The Spark of Life required five years to research and write since it deals with the lives of German political prisoners consigned to concentration camps, a subject about which Remarque knew nothing firsthand. Too weak to endure forced labor, the prisoners are installed in a small labor camp where their captors expect them to die within weeks.

The novel focuses upon Skeleton 509 and five other prisoners. Skeleton 509’s real name is Friedrich Koller, a former journalist, who refused to inform on people sought by the Gestapo. The others are Joseph Bucher (the son of a left-wing editor), Ruth Holland (Bucher’s girlfriend), Old Ahasver (an aged survivor of several camps), Leo Lebenthal (a former businessman), and Karel, a Czechoslovakian boy whose parents have died in Nazi gas chambers.

Contrasted with the inmates are their guards, notably the camp commander, Bruno Neubauer. Neubauer was once a minor civil servant who saw Nazism as the route to personal success; he epitomizes the banality of evil. Remarque traces in parallel with the main story the essential elements in the rise of Nazism. Through Surgeon Major Wiese, who conducts deadly medical experiments upon “volunteer” inmates, Remarque adds a dimension of science gone mad.

Remarque’s fictitious labor camp and its inmates form a microcosm of the perversions that characterized the Nazi regime: torture, dismemberment, cruel and bizarre medical experiments, and a grotesque array of other physical and psychological techniques designed to dehumanize “enemies of the state.”

Against this background, the novel’s impetus stems from the fact that Koller and other inmates realize that the Allied war against Germany is being won. A nearby town, Mellern (modeled precisely on Osnabrück), is bombed by Allied planes. Commandant Neubauer, in anticipation of the camp’s liberation by Allied troops, cosmetically changes its records and appearance. Surgeon Major Wiese no longer kills prisoners who fail to “volunteer” for his experiments. Camp guards become noticeably lenient.

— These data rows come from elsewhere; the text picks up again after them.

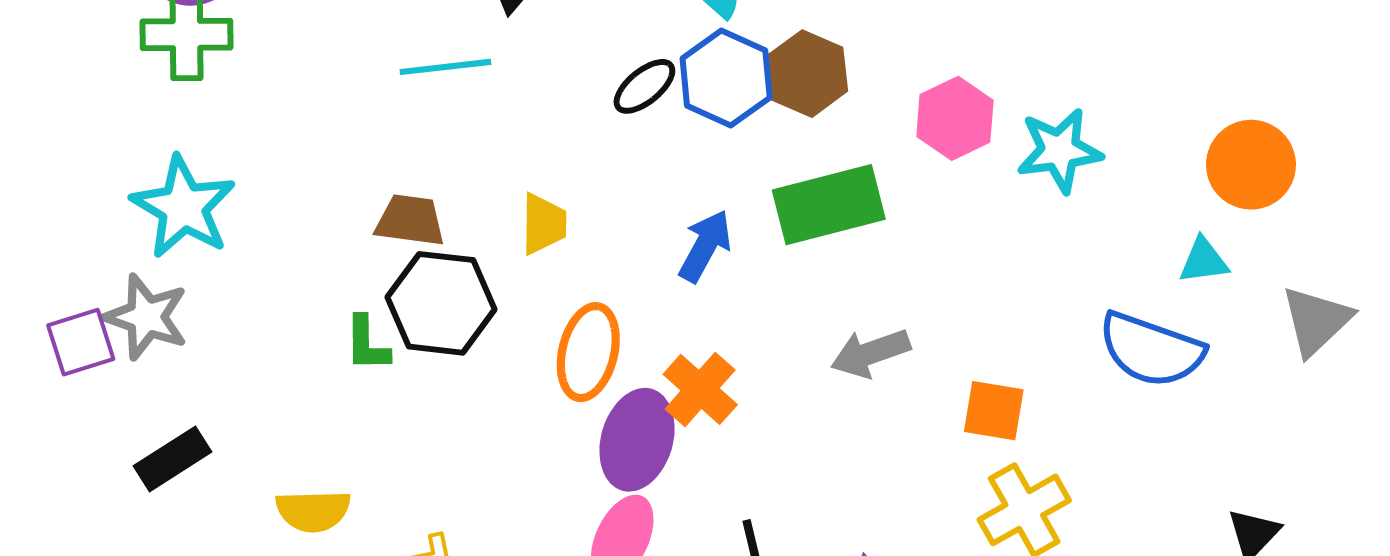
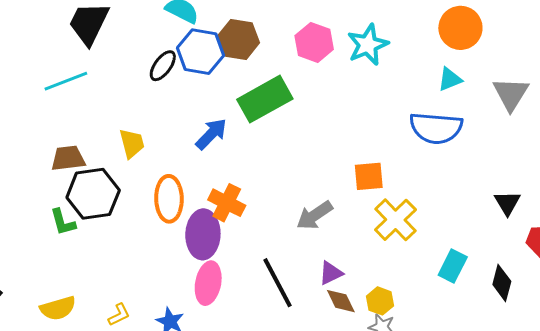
blue arrow: (705, 246) -> (211, 134), turned 30
gray arrow: (870, 353) -> (315, 215), moved

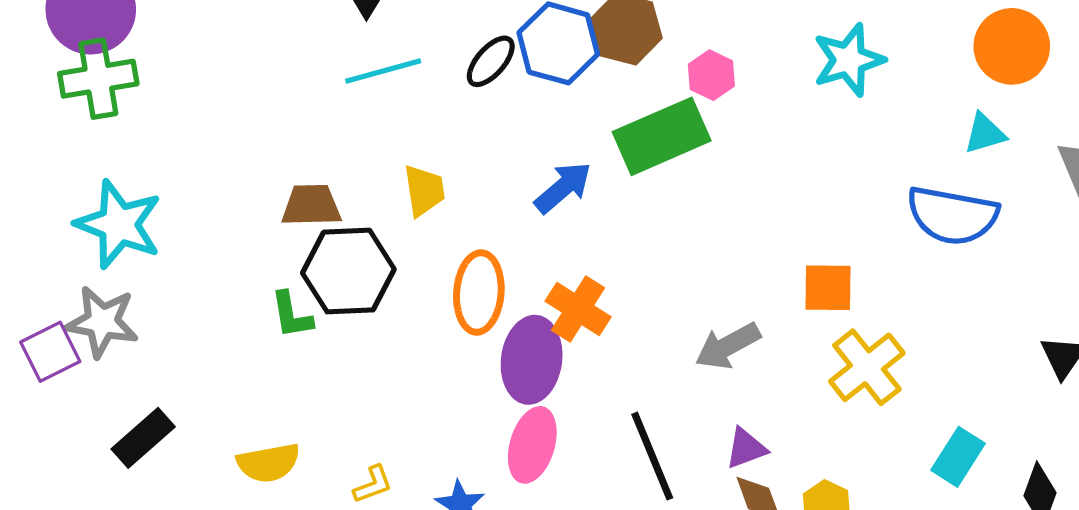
pink hexagon: (314, 42) -> (711, 75), moved, size x0.7
cyan line: (66, 81) -> (383, 71), moved

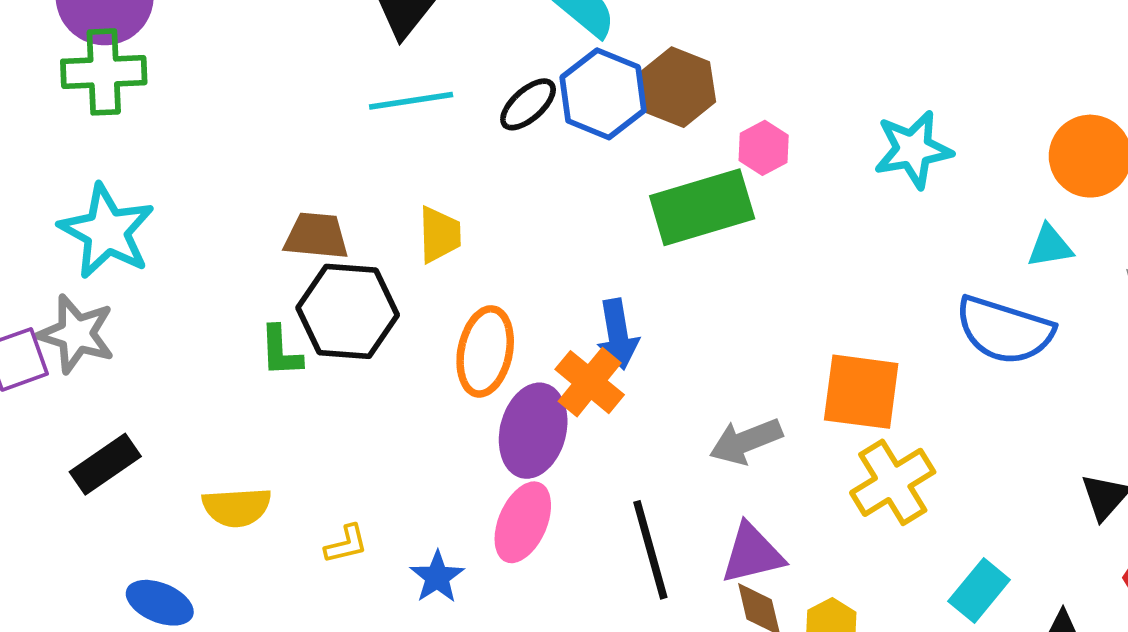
blue arrow: (563, 188) -> (618, 334), moved, turned 114
orange square: (828, 288) -> (861, 392), size x1.4
purple triangle: (746, 448) -> (752, 554), size x1.4

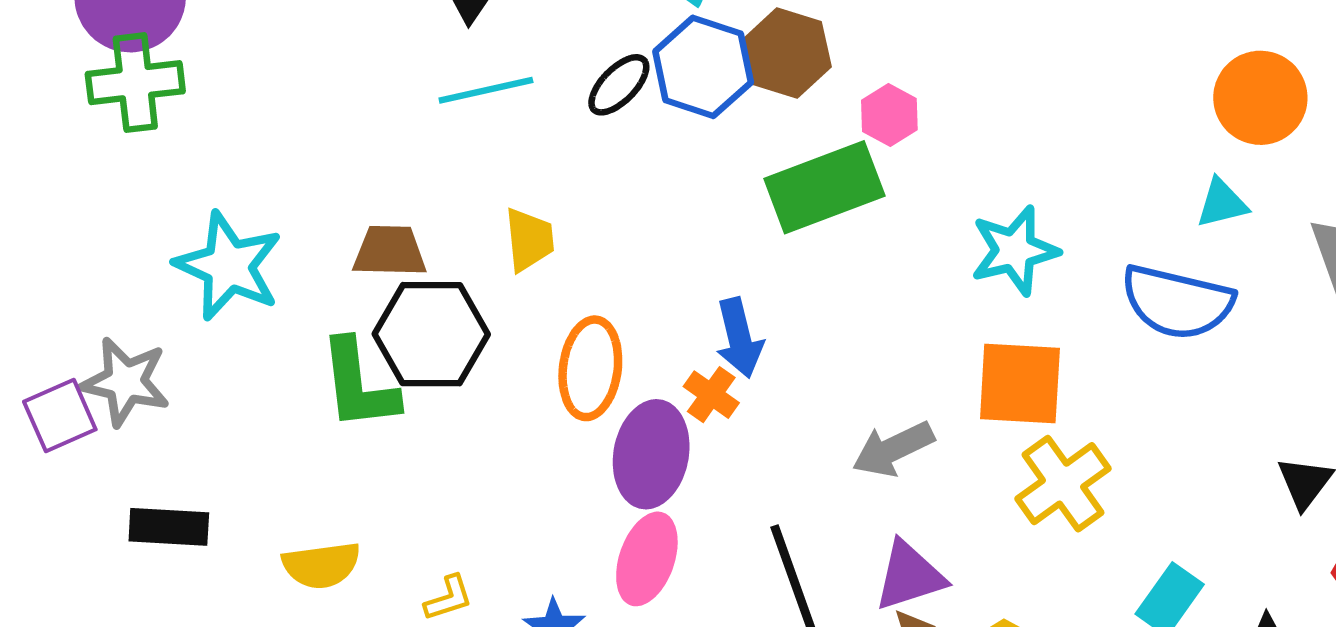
cyan star: (913, 149) -> (1015, 251), moved
cyan star: (107, 231) -> (229, 266), moved
green L-shape: (281, 351) -> (359, 385), size x1.6
orange cross: (590, 382) -> (711, 395), size x0.7
black rectangle: (105, 464) -> (169, 527), turned 42

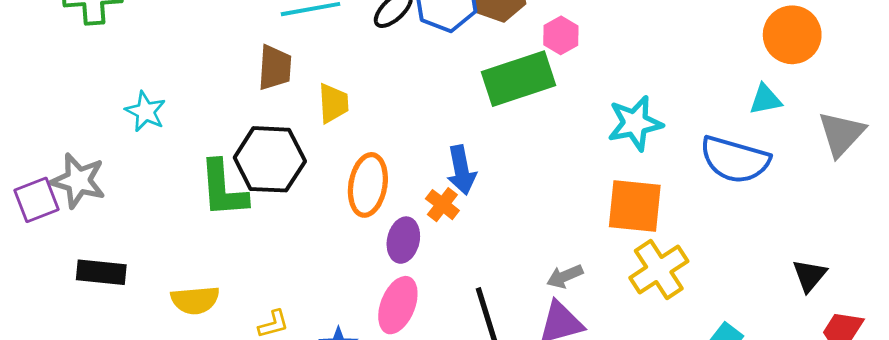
brown trapezoid: (390, 251) -> (275, 68), moved, turned 90
cyan star: (229, 266) -> (146, 111), size x0.6
gray arrow: (893, 449) -> (565, 276), moved, size x0.7
purple ellipse: (651, 454) -> (403, 240), size x0.7

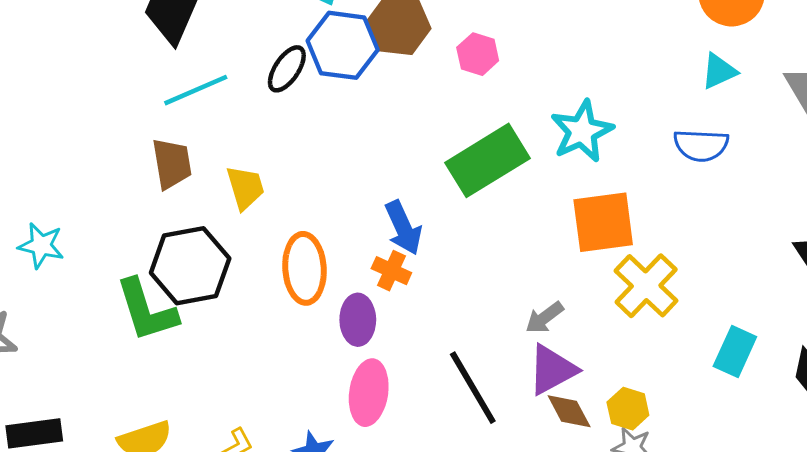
green rectangle: (518, 79) -> (487, 160), moved
blue semicircle: (735, 160) -> (701, 145), size x0.7

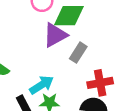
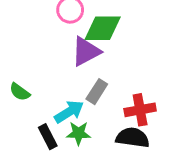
gray rectangle: (78, 53) -> (97, 92), moved

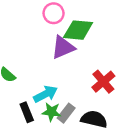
gray rectangle: (97, 92) -> (66, 113), moved
red cross: (140, 110) -> (103, 82), moved, turned -35

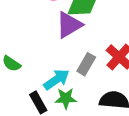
gray rectangle: (66, 113) -> (86, 64), moved

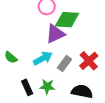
cyan arrow: (57, 79) -> (43, 58), moved

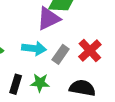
cyan arrow: (43, 58) -> (34, 48), turned 36
black rectangle: (27, 87) -> (16, 84), turned 42

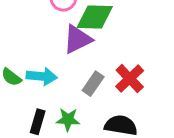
cyan arrow: (34, 48) -> (42, 76), moved

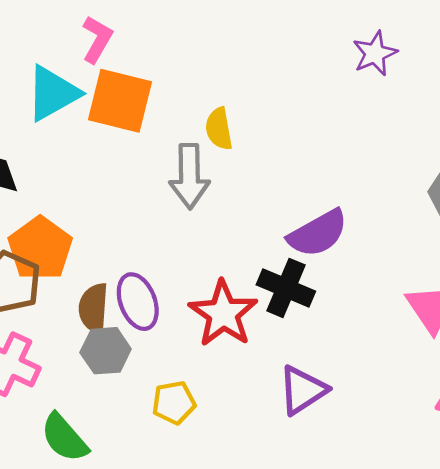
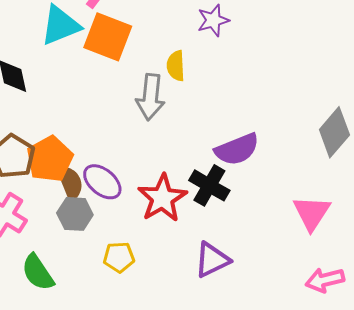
purple star: (375, 53) -> (213, 20), moved
orange pentagon: (40, 248) -> (50, 159), moved
purple ellipse: (138, 302) -> (102, 182), turned -36
brown semicircle: (94, 308) -> (70, 183), turned 147

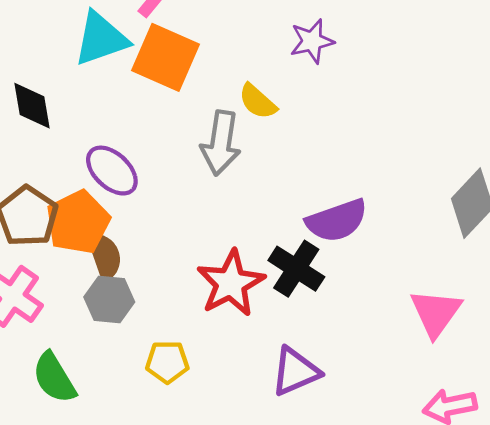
yellow semicircle: (176, 66) -> (258, 101), turned -48
purple ellipse: (102, 182) -> (112, 171), moved

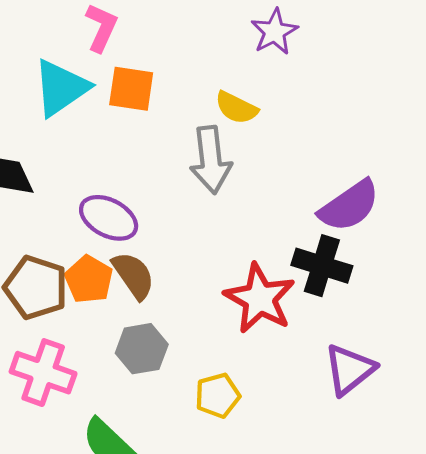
orange square: (165, 57) -> (131, 89), size x0.7
orange pentagon: (78, 222) -> (89, 279), size x0.7
brown semicircle: (105, 256) -> (133, 275), moved

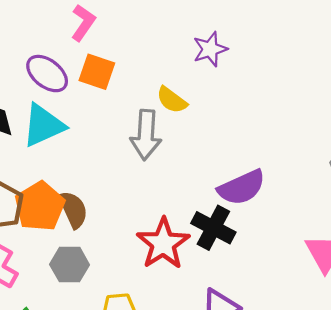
cyan triangle: (61, 88) -> (43, 125), moved
purple ellipse: (109, 218) -> (47, 74), moved
orange pentagon: (89, 279) -> (40, 206), size x1.4

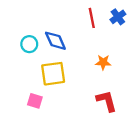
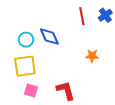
yellow square: (53, 74) -> (25, 66), moved
red L-shape: (107, 101) -> (66, 90), moved

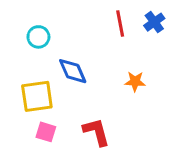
blue diamond: (49, 37) -> (73, 71), moved
cyan circle: (26, 40) -> (38, 37), moved

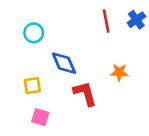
yellow square: (37, 96) -> (32, 86), size x0.6
red L-shape: (96, 132) -> (85, 93), moved

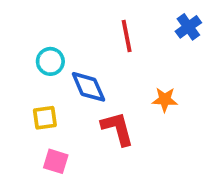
red line: (106, 21) -> (127, 36), moved
cyan circle: (34, 33) -> (50, 61), moved

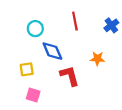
blue cross: (188, 27) -> (111, 25), moved
cyan circle: (50, 61) -> (35, 29), moved

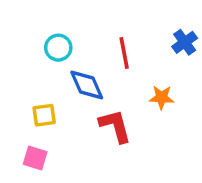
red line: (75, 21) -> (124, 53), moved
pink square: (33, 95) -> (35, 158), moved

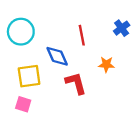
cyan circle: (58, 48) -> (21, 32), moved, size x1.5
yellow square: (44, 115) -> (29, 76), size x1.5

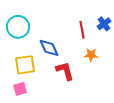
red line: (82, 35) -> (82, 30), moved
pink square: (23, 104) -> (20, 89), turned -32

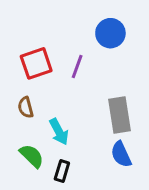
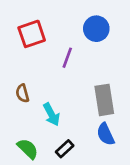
red square: (36, 63) -> (32, 34), moved
green semicircle: (32, 156) -> (28, 149), moved
black rectangle: (62, 171) -> (65, 149), moved, turned 30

Koller and the others seize the moment and mount a resistance. Koller slays Weber, the German guard who tortured him, and then is slain himself as the camp comes under the guards’ fire. There are survivors, however, like Joseph Bucher and Ruth Holland, whose lives justify the fight and testify to the spark of life that inspired Koller and his comrades to assert their right to exist.